Given passage:
-*-*-
- Sire: Kala Shikari
- Grandsire: Huntercombe
- Dam: Tarvie
- Damsire: Swing Easy
- Sex: Stallion
- Foaled: 9 March 1983
- Country: United Kingdom
- Colour: Bay
- Breeder: Paddy Fetherston-Godley
- Owner: Paddy Fetherston-Godley
- Trainer: Peter Walwyn
- Record: 11: 4-1-2

Major wins
- Gimcrack Stakes (1985) Middle Park Stakes (1985)

Awards
- Timeform rating 121 (1985)

= Stalker (horse) =

British-bred Thoroughbred racehorse

Stalker (9 March 1983 - after 2002) was a British Thoroughbred racehorse and sire. After failing to sell as a yearling he became a very successful racehorse as a two-year-old in 1985. He won four of his eight races that year including the Gimcrack Stakes and the Middle Park Stakes and was also placed in the Richmond Stakes and the Mill Reef Stakes. He failed to show any worthwhile form as a three-year-old and was retired from racing. He stood as a breeding stallion in Ireland and Cyprus with limited success.

==Background==
Stalker was a small, dark bay horse bred in England by his owner Paddy Fetherston-Godley. He was one of the best horses sired by Kala Shikari a sprinter whose wins included the Prix de Seine-et-Oise and the Prix du Gros Chêne in 1976. Stalker was the first foal of his dam Tarvie, a sprinter who won three races over six furlongs and who was rated 101 by Timeform in 1980. She was descended from the broodmare Distant View, making her a distant relative of the Irish classic race winners Front Row, Black Satin and Possessive Dancer.

As a yearling the colt was entered in the Newmarket Autumn Sale but failed to reach his reserve price and was returned to his breeder. The colt raced in the colours of Fetherston-Godley and was trained by Peter Walwyn at his Seven Barrows stud near Lambourn in Berkshire.
-*-*-
Written exercise 1: In the text on the racehorse Stalker, what happened when he was entered in the Newmarket Autumn Sale as a yearling?
Written exercise 2: Carry the text on the racehorse Stalker forward, starting after its last sentence.
None of the lines after this sentence is needed.

Data:
-*-*-
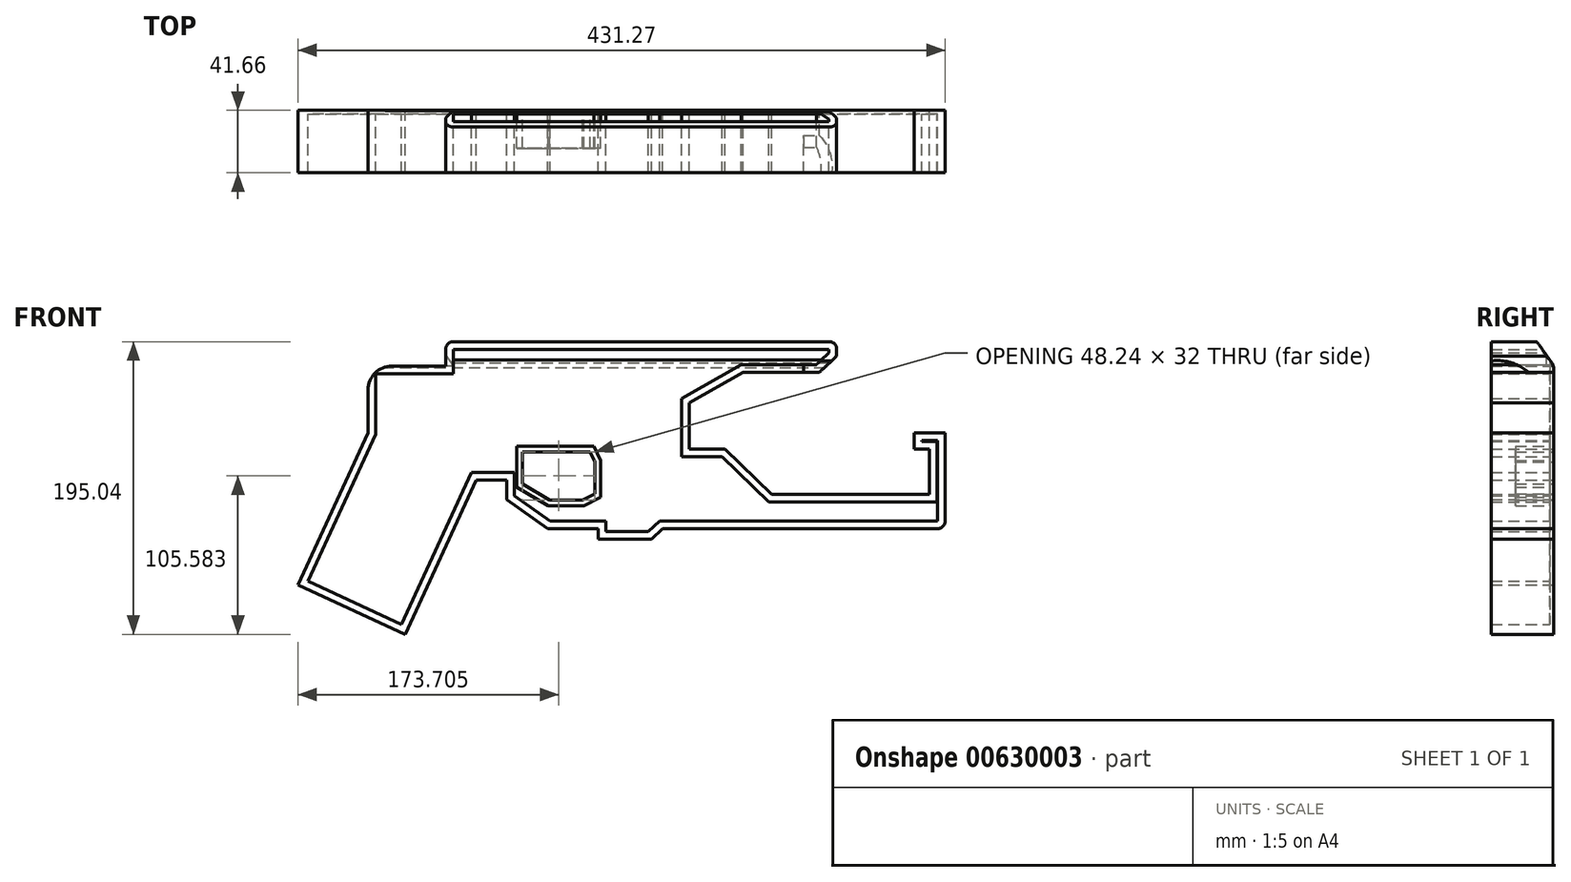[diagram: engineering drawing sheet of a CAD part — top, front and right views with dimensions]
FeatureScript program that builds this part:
-*-*-
Final result 1: He failed to reach his reserve price and was returned to his breeder.

Final result 2:
==Racing career==
===1985: two-year-old season===
Stalker made a successful racecourse debut in a five furlong maiden race at Lingfield Park in May and followed up with a victory over the same distance in a minor race at Newbury Racecourse a month later. After finishing third in the Chesterfield Stakes at Newmarket he was moved up in class and distance for the Group Two Richmond Stakes over six furlongs at Goodwood Racecourse on 31 July. Ridden by the fifty-year-old veteran Joe Mercer he started a 25/1 outsider but finished third of the ten runners behind Nomination and Green Desert. In August he was tried over seven furlongs in the Group Three Seaton Delaval Stakes at Newcastle Racecourse. Stalker raced in second place and looked a likely winner a quarter of a mile from the finish but then began to struggle and finished fourth behind Moorgate Man, Bold Arrangement (later to finish second in the 1986 Kentucky Derby) and Firm Landing. Having apparently failed to stay the distance at Newcastle, the colt was brought back to six furlongs for the Gimcrack Stakes at York Racecourse on 21 August. He was the 17/2 fourth choice in the betting behind the filly Storm Star (winner of the Cherry Hinton Stakes) and the colts Prince Pecadillo and Lochonica (first and second in the Cock of the North Stakes at Haydock Park) in what appeared to be a substandard field for the Group Two event. With Mercer again in the saddle he took the lead from the start and set a strong pace, showing what Timeform described as "blistering speed" and drawing away in the closing stages to win by four lengths from Storm Star.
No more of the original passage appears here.